Sie ließ die leere Tasche des fremden Mädchens zurück, als wäre sie ausgeraubt. Sie rannte durch den Hof, die Schuhe drückten, die Geschäfte waren noch geschlossen, es war zu früh für ein Taxi. Kein Auto mit Schachbrettmuster zu sehen, aber ein Troleybus hielt.
Vielleicht muss ich umsteigen, aber ich komme zum Käfer meines Opas, dachte sie.
***
Annika ging selten ins Büro, doch heute hatte sie Glück. Die alte Sicherheitskraft erinnerte sich an die Tochter des Chefs und ließ sie durch. Sie zeigte die Papiere für das Auto.
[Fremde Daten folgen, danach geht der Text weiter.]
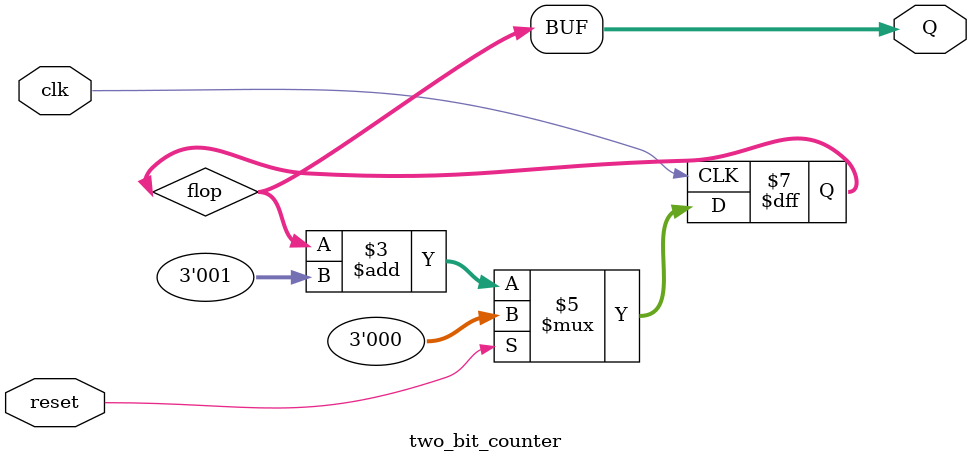
<source format=v>
module two_bit_counter(input clk, reset,  output[2:0] Q);

    //input
    reg[2:0] flop;

    always @(posedge clk) begin
        if(reset == 1'b1) 
        begin
            flop <= 3'b000;
        end
        else begin
          flop <= flop + 3'b001;
        end
    end

    assign Q = flop;

endmodule
</source>
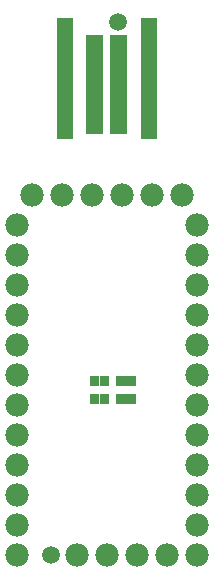
<source format=gbs>
G04 Layer: BottomSolderMaskLayer*
G04 EasyEDA v6.3.22, 2020-01-01T23:03:08+09:00*
G04 2a2561d260e348c1961537ac3ee8d2e6,67344a67363949849f01d11c0c7cf016,10*
G04 Gerber Generator version 0.2*
G04 Scale: 100 percent, Rotated: No, Reflected: No *
G04 Dimensions in inches *
G04 leading zeros omitted , absolute positions ,2 integer and 4 decimal *
%FSLAX24Y24*%
%MOIN*%
G90*
G70D02*

%ADD38C,0.078000*%
%ADD39C,0.059400*%

%LPD*%
G36*
G01X1828Y14392D02*
G01X1828Y18407D01*
G01X2380Y18407D01*
G01X2380Y14392D01*
G01X1828Y14392D01*
G37*
G36*
G01X2823Y14561D02*
G01X2823Y17838D01*
G01X3376Y17838D01*
G01X3376Y14561D01*
G01X2823Y14561D01*
G37*
G36*
G01X3623Y14561D02*
G01X3623Y17838D01*
G01X4176Y17838D01*
G01X4176Y14561D01*
G01X3623Y14561D01*
G37*
G36*
G01X4632Y14392D02*
G01X4632Y18407D01*
G01X5182Y18407D01*
G01X5182Y14392D01*
G01X4632Y14392D01*
G37*
G54D38*
G01X1000Y12500D03*
G01X500Y11500D03*
G01X500Y10500D03*
G01X500Y9500D03*
G01X500Y8500D03*
G01X500Y7500D03*
G01X500Y6500D03*
G01X500Y5500D03*
G01X500Y4500D03*
G01X500Y3500D03*
G01X500Y2500D03*
G01X500Y1500D03*
G01X500Y500D03*
G01X2000Y12500D03*
G01X3000Y12500D03*
G01X4000Y12500D03*
G01X5000Y12500D03*
G01X6000Y12500D03*
G01X6500Y11500D03*
G01X6500Y10500D03*
G01X6500Y9500D03*
G01X6500Y8500D03*
G01X6500Y7500D03*
G01X6500Y6500D03*
G01X6500Y5500D03*
G01X6500Y4500D03*
G01X6500Y3500D03*
G01X6500Y2500D03*
G01X6500Y1500D03*
G01X6500Y500D03*
G01X5500Y500D03*
G01X4500Y500D03*
G01X3500Y500D03*
G01X2500Y500D03*
G54D39*
G01X3869Y18269D03*
G01X1630Y500D03*
G36*
G01X4142Y6132D02*
G01X4142Y6467D01*
G01X4459Y6467D01*
G01X4459Y6132D01*
G01X4142Y6132D01*
G37*
G36*
G01X3809Y6132D02*
G01X3809Y6467D01*
G01X4125Y6467D01*
G01X4125Y6132D01*
G01X3809Y6132D01*
G37*
G36*
G01X3259Y5532D02*
G01X3259Y5867D01*
G01X3575Y5867D01*
G01X3575Y5532D01*
G01X3259Y5532D01*
G37*
G36*
G01X2925Y5532D02*
G01X2925Y5867D01*
G01X3240Y5867D01*
G01X3240Y5532D01*
G01X2925Y5532D01*
G37*
G36*
G01X4142Y5532D02*
G01X4142Y5867D01*
G01X4459Y5867D01*
G01X4459Y5532D01*
G01X4142Y5532D01*
G37*
G36*
G01X3809Y5532D02*
G01X3809Y5867D01*
G01X4125Y5867D01*
G01X4125Y5532D01*
G01X3809Y5532D01*
G37*
G36*
G01X3259Y6132D02*
G01X3259Y6467D01*
G01X3575Y6467D01*
G01X3575Y6132D01*
G01X3259Y6132D01*
G37*
G36*
G01X2925Y6132D02*
G01X2925Y6467D01*
G01X3240Y6467D01*
G01X3240Y6132D01*
G01X2925Y6132D01*
G37*
M00*
M02*

</source>
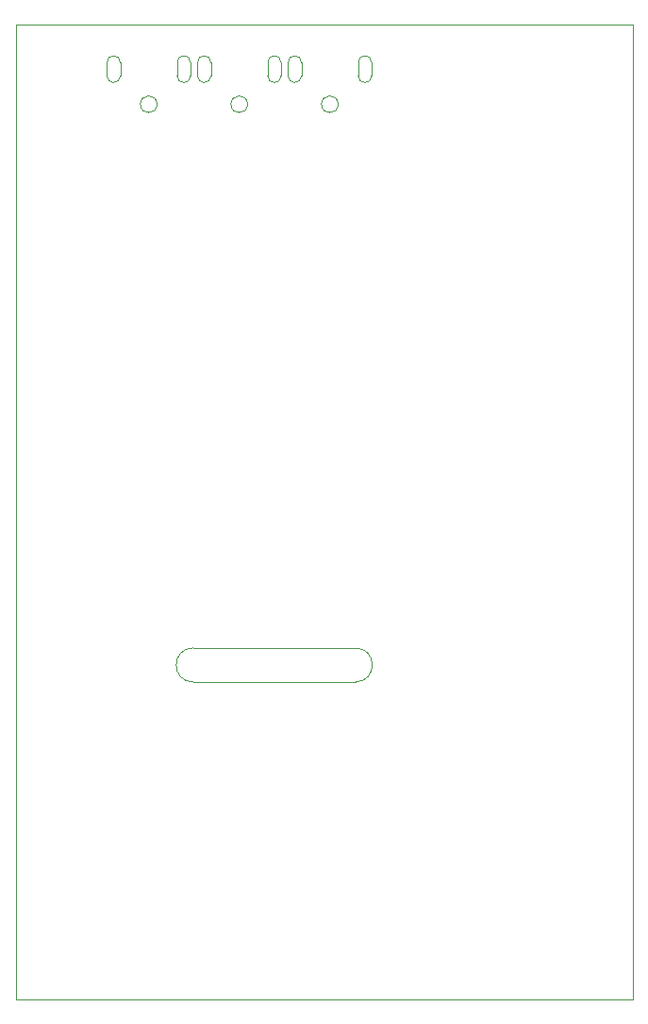
<source format=gm1>
%TF.GenerationSoftware,KiCad,Pcbnew,8.0.6-8.0.6-0~ubuntu22.04.1*%
%TF.CreationDate,2024-11-21T09:47:25+02:00*%
%TF.ProjectId,SAMD21_Dev_Board,53414d44-3231-45f4-9465-765f426f6172,rev?*%
%TF.SameCoordinates,Original*%
%TF.FileFunction,Profile,NP*%
%FSLAX46Y46*%
G04 Gerber Fmt 4.6, Leading zero omitted, Abs format (unit mm)*
G04 Created by KiCad (PCBNEW 8.0.6-8.0.6-0~ubuntu22.04.1) date 2024-11-21 09:47:25*
%MOMM*%
%LPD*%
G01*
G04 APERTURE LIST*
%TA.AperFunction,Profile*%
%ADD10C,0.050000*%
%TD*%
G04 APERTURE END LIST*
D10*
X112776000Y-105664000D02*
G75*
G02*
X112776000Y-108712000I0J-1524000D01*
G01*
X82296000Y-137160000D02*
X82296000Y-49784000D01*
X82296000Y-49784000D02*
X137668000Y-49784000D01*
X98224000Y-105664000D02*
X112776000Y-105664000D01*
X82296000Y-137160000D02*
X137668000Y-137160000D01*
X137668000Y-137160000D02*
X137668000Y-49784000D01*
X112776000Y-108712000D02*
X98224000Y-108712000D01*
X98224000Y-108712000D02*
G75*
G02*
X98224000Y-105664000I0J1524000D01*
G01*
%TO.C,REF\u002A\u002A*%
X98612000Y-54389001D02*
X98612000Y-53189001D01*
X99812000Y-53189001D02*
X99812000Y-54389001D01*
X104912000Y-54389001D02*
X104912000Y-53189001D01*
X106112000Y-53189001D02*
X106112000Y-54389001D01*
X98612000Y-53189001D02*
G75*
G02*
X99812000Y-53189001I600000J0D01*
G01*
X99812000Y-54389001D02*
G75*
G02*
X98612000Y-54389001I-600000J0D01*
G01*
X104912000Y-53189001D02*
G75*
G02*
X106112000Y-53189001I600000J0D01*
G01*
X106112000Y-54389001D02*
G75*
G02*
X104912000Y-54389001I-600000J0D01*
G01*
X103112000Y-56939001D02*
G75*
G02*
X101612000Y-56939001I-750000J0D01*
G01*
X101612000Y-56939001D02*
G75*
G02*
X103112000Y-56939001I750000J0D01*
G01*
X106740000Y-54389001D02*
X106740000Y-53189001D01*
X107940000Y-53189001D02*
X107940000Y-54389001D01*
X113040000Y-54389001D02*
X113040000Y-53189001D01*
X114240000Y-53189001D02*
X114240000Y-54389001D01*
X106740000Y-53189001D02*
G75*
G02*
X107940000Y-53189001I600000J0D01*
G01*
X107940000Y-54389001D02*
G75*
G02*
X106740000Y-54389001I-600000J0D01*
G01*
X113040000Y-53189001D02*
G75*
G02*
X114240000Y-53189001I600000J0D01*
G01*
X114240000Y-54389001D02*
G75*
G02*
X113040000Y-54389001I-600000J0D01*
G01*
X111240000Y-56939001D02*
G75*
G02*
X109740000Y-56939001I-750000J0D01*
G01*
X109740000Y-56939001D02*
G75*
G02*
X111240000Y-56939001I750000J0D01*
G01*
X90484000Y-54389001D02*
X90484000Y-53189001D01*
X91684000Y-53189001D02*
X91684000Y-54389001D01*
X96784000Y-54389001D02*
X96784000Y-53189001D01*
X97984000Y-53189001D02*
X97984000Y-54389001D01*
X90484000Y-53189001D02*
G75*
G02*
X91684000Y-53189001I600000J0D01*
G01*
X91684000Y-54389001D02*
G75*
G02*
X90484000Y-54389001I-600000J0D01*
G01*
X96784000Y-53189001D02*
G75*
G02*
X97984000Y-53189001I600000J0D01*
G01*
X97984000Y-54389001D02*
G75*
G02*
X96784000Y-54389001I-600000J0D01*
G01*
X94984000Y-56939001D02*
G75*
G02*
X93484000Y-56939001I-750000J0D01*
G01*
X93484000Y-56939001D02*
G75*
G02*
X94984000Y-56939001I750000J0D01*
G01*
%TD*%
M02*

</source>
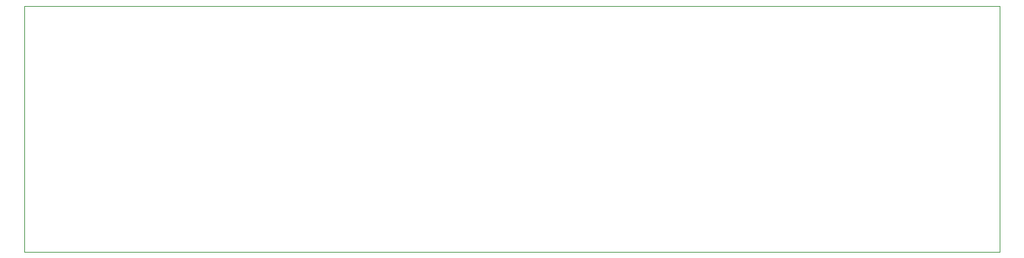
<source format=gbr>
%TF.GenerationSoftware,KiCad,Pcbnew,(5.1.9-0-10_14)*%
%TF.CreationDate,2021-04-29T01:47:43-04:00*%
%TF.ProjectId,ALU,414c552e-6b69-4636-9164-5f7063625858,rev?*%
%TF.SameCoordinates,Original*%
%TF.FileFunction,Profile,NP*%
%FSLAX46Y46*%
G04 Gerber Fmt 4.6, Leading zero omitted, Abs format (unit mm)*
G04 Created by KiCad (PCBNEW (5.1.9-0-10_14)) date 2021-04-29 01:47:43*
%MOMM*%
%LPD*%
G01*
G04 APERTURE LIST*
%TA.AperFunction,Profile*%
%ADD10C,0.050000*%
%TD*%
G04 APERTURE END LIST*
D10*
X15153640Y-31531560D02*
X15153640Y-31673800D01*
X137383520Y-31531560D02*
X15153640Y-31531560D01*
X137383520Y-62296040D02*
X137383520Y-31531560D01*
X15153640Y-62296040D02*
X137383520Y-62296040D01*
X15153640Y-31673800D02*
X15153640Y-62296040D01*
M02*

</source>
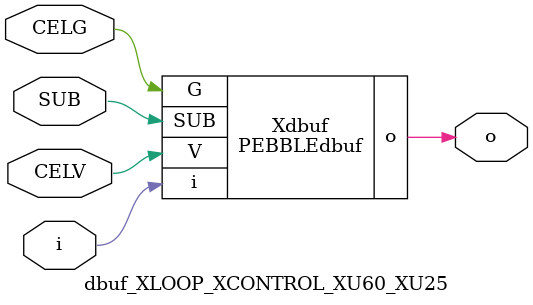
<source format=v>



module PEBBLEdbuf ( o, G, SUB, V, i );

  input V;
  input i;
  input G;
  output o;
  input SUB;
endmodule

//Celera Confidential Do Not Copy dbuf_XLOOP_XCONTROL_XU60_XU25
//Celera Confidential Symbol Generator
//Digital Buffer
module dbuf_XLOOP_XCONTROL_XU60_XU25 (CELV,CELG,i,o,SUB);
input CELV;
input CELG;
input i;
input SUB;
output o;

//Celera Confidential Do Not Copy dbuf
PEBBLEdbuf Xdbuf(
.V (CELV),
.i (i),
.o (o),
.SUB (SUB),
.G (CELG)
);
//,diesize,PEBBLEdbuf

//Celera Confidential Do Not Copy Module End
//Celera Schematic Generator
endmodule

</source>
Kein Problem, Mädel. Warum brauchst du den alten Käfer? Ruf deinen Vater, er besorgt dir ein schönes Fahrzeug.
Nein, danke. Ich will den Käfer.
Alles klar, hier sind die Schlüssel.
Er griff nach dem Automaten und schenkte ihr einen Milchshake. Die Milch, gemischt mit dem Pulver Schalte das Gehirn ein, schmeckte nach Kakao. Sie kaufte robuste Winterschuhe und eine günstige, aber solide Jacke, steckte das Geld aus dem Handschuhfach in den Ordner.
Dank dir, Oma, flüsterte sie, während sie den Käfer aus der Werkstatt fuhr. Das Fahrzeug war überraschend bequem, als hätte ihr Großvater die Sitze neu gepolstert.
Sie winkte dem Mechaniker, fuhr um die Ecke und gelangte auf die Autobahn, die bereits von unterschiedlichsten Fahrzeugen wimmelte.
Siehst du die Schilder oben? rief die Stimme der Oma in ihrem Kopf.
Ja, lächelte Annika.
Biege nach links nach Sondershausen, dann weiter nach Sering, dort findest du das, was du suchst. Gute Fahrt, Kind.
Auf dem Rücksitz saß ihre Großmutter, genau so, wie Annika sie in Erinnerung hatte: fröhlich, rothaarig, immer mit einem pfeffrigen Schal um den Hals.